🤖 AI Summary
This work addresses the challenges of design space exploration (DSE) for GPU architectures targeting modern AI workloads such as large language model (LLM) inference, which involve an enormous search space, high simulation costs, and complex multi-objective optimization. For the first time, LLMs are integrated into GPU architecture exploration to automatically extract architectural knowledge from simulator code, enabling the construction and dynamic refinement of design rules. These rules, combined with sensitivity analysis and bottleneck identification, efficiently guide the optimization process. The study introduces the first DSE benchmark featuring three core capability evaluations and implements a mechanism for automatic rule generation and correction. Within a design space of 4.7 million configurations, the approach identifies six designs surpassing the NVIDIA A100 in just 20 exploration steps, achieving a 17.5× improvement in exploration efficiency and a 32.9% gain in Pareto hypervolume over baseline methods.
📝 Abstract
GPU design space exploration (DSE) for modern AI workloads, such as Large-Language Model (LLM) inference, is challenging because of GPUs'vast, multi-modal design spaces, high simulation costs, and complex design optimization objectives (e.g. performance, power and area trade-offs). Existing automated DSE methods are often prohibitively expensive, either requiring an excessive number of exploration samples or depending on intricate, manually crafted analyses of interdependent critical paths guided by human heuristics.

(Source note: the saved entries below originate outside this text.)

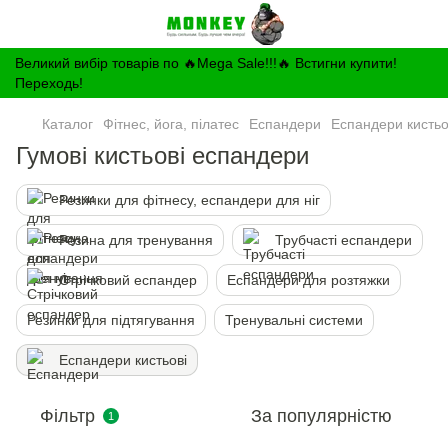
Великий вибір товарів по 🔥Mega Sale!!!🔥 Встигни купити!
Переходь!
Каталог
Фітнес, йога, пілатес
Еспандери
Еспандери кистьо
Гумові кистьові еспандери
Резинки для фітнесу, еспандери для ніг
Резина для тренування
Трубчасті еспандери
Стрічковий еспандер
Еспандери для розтяжки
Резинки для підтягування
Тренувальні системи
Еспандери кистьові
Фільтр
За популярністю
1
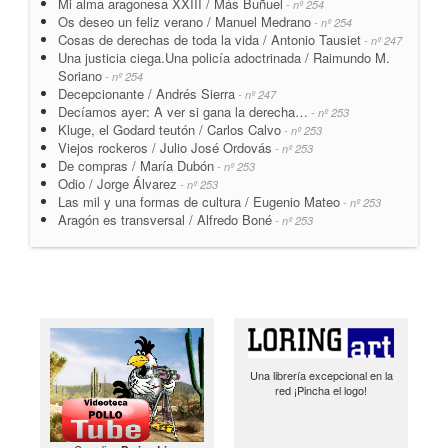
Mi alma aragonesa XXIII / Más Buñuel
- nº 254
Os deseo un feliz verano / Manuel Medrano
- nº 254
Cosas de derechas de toda la vida / Antonio Tausiet
- nº 247
Una justicia ciega.Una policía adoctrinada / Raimundo M.
Soriano
- nº 254
Decepcionante / Andrés Sierra
- nº 247
Decíamos ayer: A ver si gana la derecha…
- nº 253
Kluge, el Godard teutón / Carlos Calvo
- nº 253
Viejos rockeros / Julio José Ordovás
- nº 253
De compras / María Dubón
- nº 253
Odio / Jorge Álvarez
- nº 253
Las mil y una formas de cultura / Eugenio Mateo
- nº 253
Aragón es transversal / Alfredo Boné
- nº 253
Una librería excepcional en la
red ¡Pincha el logo!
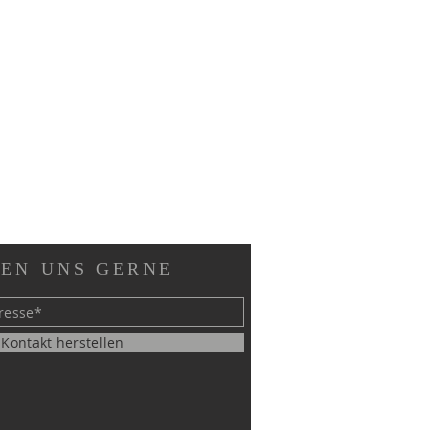
EN UNS GERNE
Kontakt herstellen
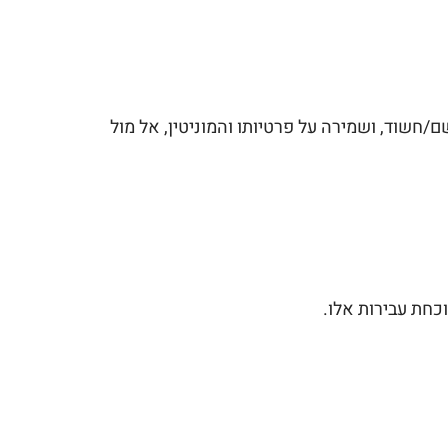
ם/חשוד, ושמירה על פרטיותו והמוניטין, אל מול
כחת עבירות אלו.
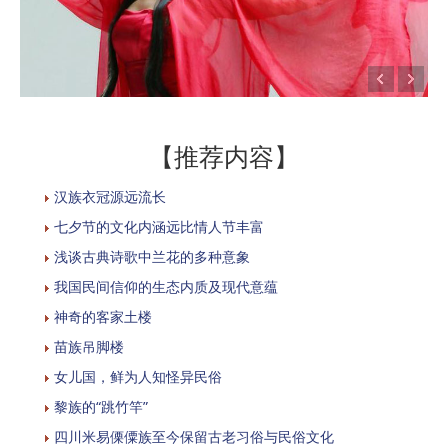
【推荐内容】
汉族衣冠源远流长
七夕节的文化内涵远比情人节丰富
浅谈古典诗歌中兰花的多种意象
我国民间信仰的生态内质及现代意蕴
神奇的客家土楼
苗族吊脚楼
女儿国，鲜为人知怪异民俗
黎族的“跳竹竿”
四川米易傈僳族至今保留古老习俗与民俗文化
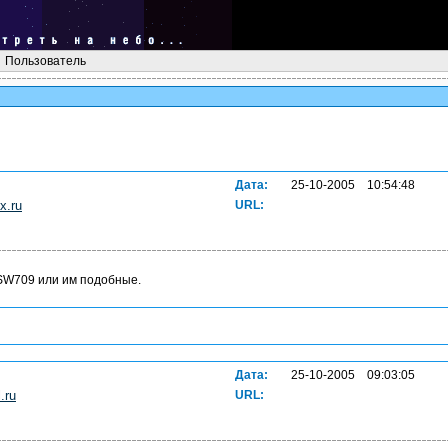
Пользователь
Дата:
25-10-2005 10:54:48
x.ru
URL:
 SW709 или им подобные.
Дата:
25-10-2005 09:03:05
.ru
URL:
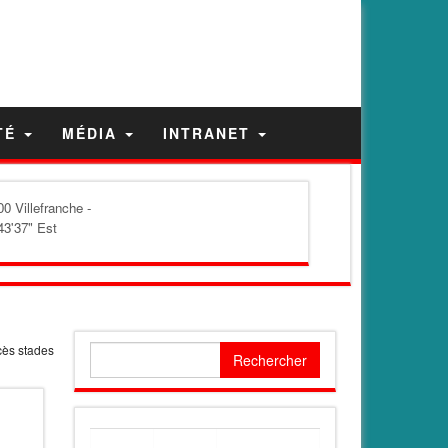
TÉ
MÉDIA
INTRANET
0 Villefranche -
43'37" Est
cès stades
Rechercher :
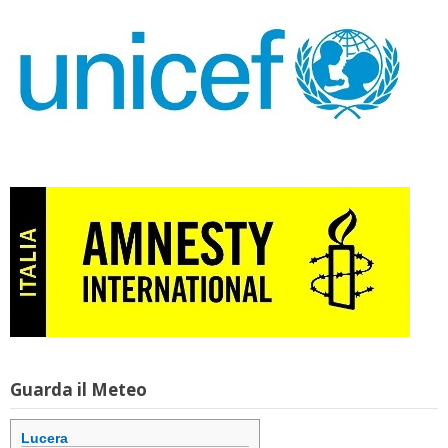
Guarda il Meteo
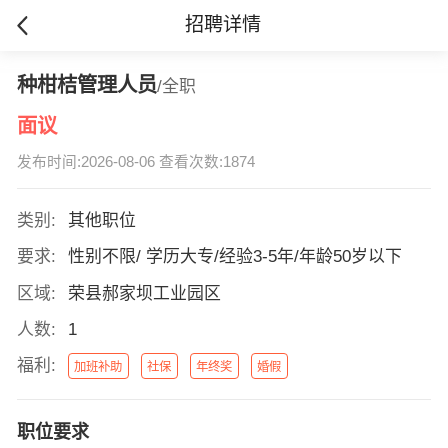
招聘详情
种柑桔管理人员
/全职
面议
发布时间:2026-08-06 查看次数:1874
类别:
其他职位
要求:
性别不限/ 学历大专/经验3-5年/年龄50岁以下
区域:
荣县郝家坝工业园区
人数:
1
福利:
加班补助
社保
年终奖
婚假
职位要求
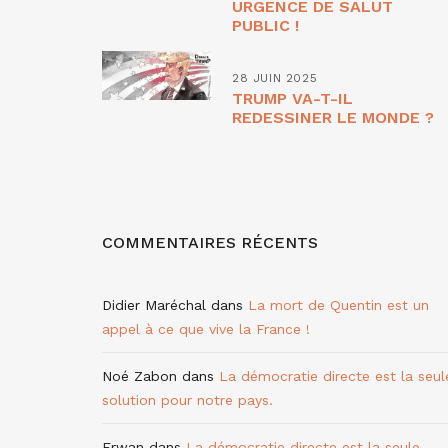
URGENCE DE SALUT
PUBLIC !
28 JUIN 2025
TRUMP VA-T-IL
REDESSINER LE MONDE ?
COMMENTAIRES RÉCENTS
Didier Maréchal
dans
La mort de Quentin est un
appel à ce que vive la France !
Noé Zabon
dans
La démocratie directe est la seul
solution pour notre pays.
Erwan
dans
La démocratie directe est la seule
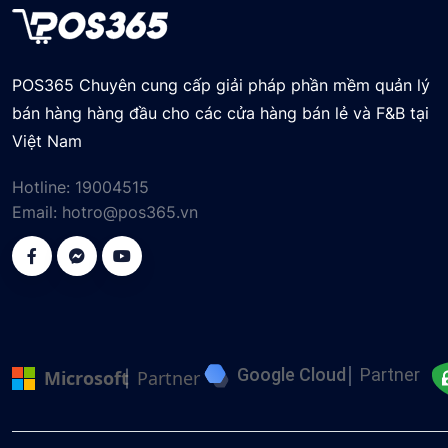
POS365 Chuyên cung cấp giải pháp phần mềm quản lý
bán hàng hàng đầu cho các cửa hàng bán lẻ và F&B tại
Việt Nam
Hotline:
19004515
Email:
hotro@pos365.vn
Google Cloud
Partner
Microsoft
Partner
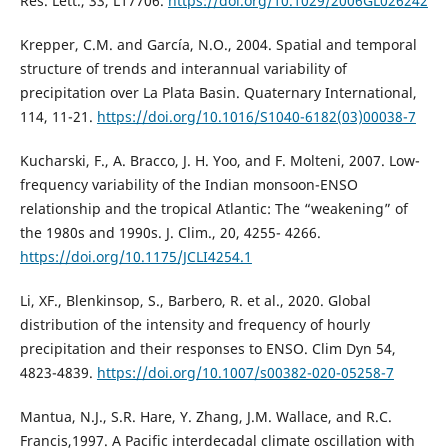
Res. Lett., 33, L17706.
https://doi.org/10.1029/2006GL026242
Krepper, C.M. and García, N.O., 2004. Spatial and temporal
structure of trends and interannual variability of
precipitation over La Plata Basin. Quaternary International,
114, 11-21.
https://doi.org/10.1016/S1040-6182(03)00038-7
Kucharski, F., A. Bracco, J. H. Yoo, and F. Molteni, 2007. Low-
frequency variability of the Indian monsoon-ENSO
relationship and the tropical Atlantic: The “weakening” of
the 1980s and 1990s. J. Clim., 20, 4255- 4266.
https://doi.org/10.1175/JCLI4254.1
Li, XF., Blenkinsop, S., Barbero, R. et al., 2020. Global
distribution of the intensity and frequency of hourly
precipitation and their responses to ENSO. Clim Dyn 54,
4823-4839.
https://doi.org/10.1007/s00382-020-05258-7
Mantua, N.J., S.R. Hare, Y. Zhang, J.M. Wallace, and R.C.
Francis,1997. A Pacific interdecadal climate oscillation with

We present LUMINA, an LLM-driven GPU architecture exploration framework that leverage AI to enhance the DSE efficiency and efficacy for GPUs. LUMINA extracts architectural knowledge from simulator code and performs sensitivity studies to automatically compose DSE rules,which are auto-corrected during exploration. A core component of LUMINA is a DSE Benchmark that comprehensively evaluates and enhances LLMs'capabilities across three fundamental skills required for architecture optimization, which provides a principled and reproducible basis for model selection and ensuring consistent architectural reasoning. In the design space with 4.7 million possible samples, LUMINA identifies 6 designs of better performance and area than an A100 GPU efficiently, using only 20 steps via LLM-assisted bottleneck analysis. In comparison, LUMINA achieves 17.5x higher than design space exploration efficiency, and 32.9% better designs (i.e. Pareto Hypervolume) than Machine-Learning baselines, showcasing its ability to deliver high-quality design guidance with minimal search cost.